TASK TO CARRY OUT
Go over these records and count the lines with the string "Tanzania" in them; the count is all that should be returned.

EXTRACTED INFORMATION Start Marker

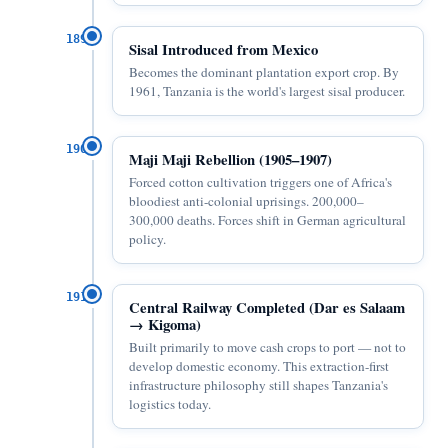
1893
Sisal Introduced from Mexico
Becomes the dominant plantation export crop. By
1961, Tanzania is the world's largest sisal producer.
1905
Maji Maji Rebellion (1905–1907)
Forced cotton cultivation triggers one of Africa's
bloodiest anti-colonial uprisings. 200,000–
300,000 deaths. Forces shift in German agricultural
policy.
1914
Central Railway Completed (Dar es Salaam
→ Kigoma)
Built primarily to move cash crops to port — not to
develop domestic economy. This extraction-first
infrastructure philosophy still shapes Tanzania's
logistics today.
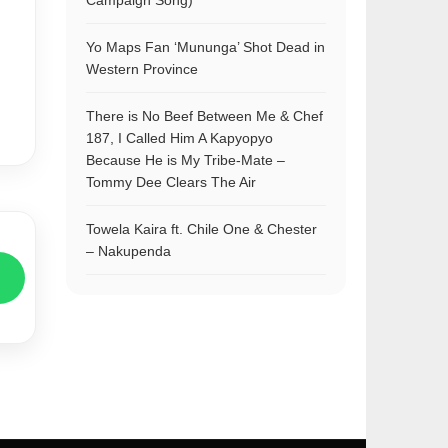
Campaign Song)
Yo Maps Fan ‘Mununga’ Shot Dead in
Western Province
There is No Beef Between Me & Chef
187, I Called Him A Kapyopyo
Because He is My Tribe-Mate –
Tommy Dee Clears The Air
Towela Kaira ft. Chile One & Chester
– Nakupenda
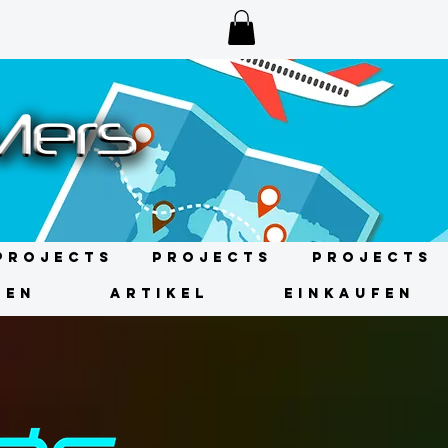
Projects
Projects
Projects
GEN
ARTIKEL
EINKAUFEN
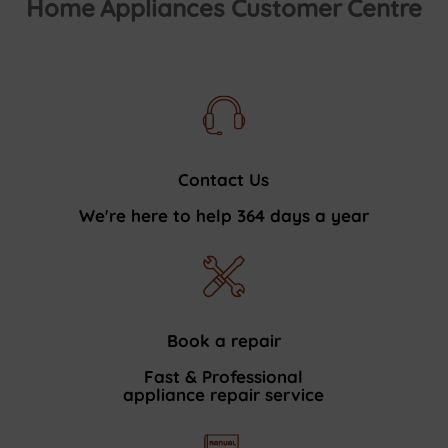
Home Appliances Customer Centre
Contact Us
We're here to help 364 days a year
Book a repair
Fast & Professional
appliance repair service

EXTRACTED INFORMATION End Marker

ANSWER SPACE
2